Although many cases have construed the statutes at issue, none has dealt with their applicability to tenants who have *630rented units after a reduction in the number of units. The cases deal primarily with the opposite issue — where the number of units has increased. Thus, the Appellate Division, First Department, has recently resolved a conflict and concluded that the existence of six or more residential units at any time after the passage of ETPA in 1974 is sufficient to make the premises stabilized. (Wilson v One Ten Duane St. Realty Co., 123 AD2d 198, 201; Thomas Loft Tenants Assn. v Lawrence Co., 117 Misc 2d 360, 364; compare, 123 E. 18th St. Corp. v Gisler, 113 Misc 2d 718; 129 E. 56th St. Corp. v Harrison, 122 Misc 2d 799.) In Meyer v Terasaki (117 AD2d 520, revg on dissent below NYLJ, July 22, 1985, at 6, col 1 [App Term, 1st Dept]), the Appellate Division held that the failure to include the sixth unit on the certificate of occupancy did not preclude stabilization from attaching to the premises. The cases have also held that any reduction in the number of units does not deprive the remaining tenants of stabilized status. (McAllister v Winters, NYLJ Mar. 13, 1987, at 12, col 1 [App Term, 1st Dept]; Samit Tobacco Corp. v Fromentin, NYLJ, June 27, 1984, at 6, col 2 [App Term, 1st Dept]; Matter of St. Joan, NYLJ, Sept. 1, 1982, at 6, col 5 [Sup Ct, NY County]; Matter of Frankel, NYLJ, Apr. 2, 1970, at 2, col 3 [Sup Ct, NY County].)

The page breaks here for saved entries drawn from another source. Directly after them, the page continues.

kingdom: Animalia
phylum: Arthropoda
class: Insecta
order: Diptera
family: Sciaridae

Petitioner relies on Orin Mgt. Corp. v New York City Conciliation & Appeals Bd. (NYLJ, Mar. 7, 1984, at 6, col 1 [Sup Ct, NY County]) for the proposition that a person who rents after a reduction to "fewer than six units” is not subject to stabilization. That case is sui generis; it involved an owner who divided the ownership of a garden apartment complex and wished to sell the individual units. The CAB had ordered, inter alia, that if the separated units became vacant they would be destabilized; the court did not even discuss- that portion of the CAB order since it was not challenged in the CPLR article 78 proceeding. Orin correctly stands for the proposition that the reduction in the number of units does not affect the remaining units. (Meyer v Terasaki, supra.)

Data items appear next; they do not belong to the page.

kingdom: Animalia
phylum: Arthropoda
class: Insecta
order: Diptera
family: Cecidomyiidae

It appears that the remaining question is whether the mere reduction in the number of units should result in the destabilization of the building. The City Council’s 1974 declaration, that an "emergency exists and will continue to exist for all classes of housing accommodations within the City of New York” (Resolution No. 276), which invoked ETPA, is particularly applicable to buildings where units have been removed from the city’s housing stock. In ETPA the Legislature carefully limited the post-1974 acts which could permit destabiliza*631tion. (ETPA § 5 [a] [5], [6], [11].) While reduction in the number of units, by itself, is not on that list, "substantial rehabilitation” of the premises which results in a reduction of the number of units may well be. (ETPA § 5 [a] [5]; see, e.g., 156 W. 92nd St. Corp. v Johnson, NYLJ, Oct. 21, 1987, at 7, col 1 [App Term, 1st Dept]; Hickey v Bomark Fabrics, 120 Misc 2d 597 [App Term, 1st Dept].) Although petitioner asserts that there was a "substantial rehabilitation” here, there is no proof whatever showing what construction was done when the number of units was reduced and whether it meets the test of "substantiality”. (See, Matter of Romanow v Heller, supra; Nelson v Yates, 127 Misc 2d 234; Goodman v Ramirez, 100 Misc 2d 881; Hickey v Bomark Fabrics, 111 Misc 2d 812, affd 120 Misc 2d 597.) Mere cosmetic work and a reduction in the number of units is inadequate. (156 W. 92nd St. Corp. v Johnson, supra.) This result is consistent with the legislative purpose of improving and maintaining housing units in the city. (See, Administrative Code § 27-2002.)

The proof shows that the building was subject to ETPA or RSL before the reduction in the number of units and there is no proof that there has been a sufficient "rehabilitation”. Thus, the court finds the respondents’ unit to be rent stabilized. The parties agree that the papers are inadequate to support the proceeding against stabilized tenants. The petition is dismissed.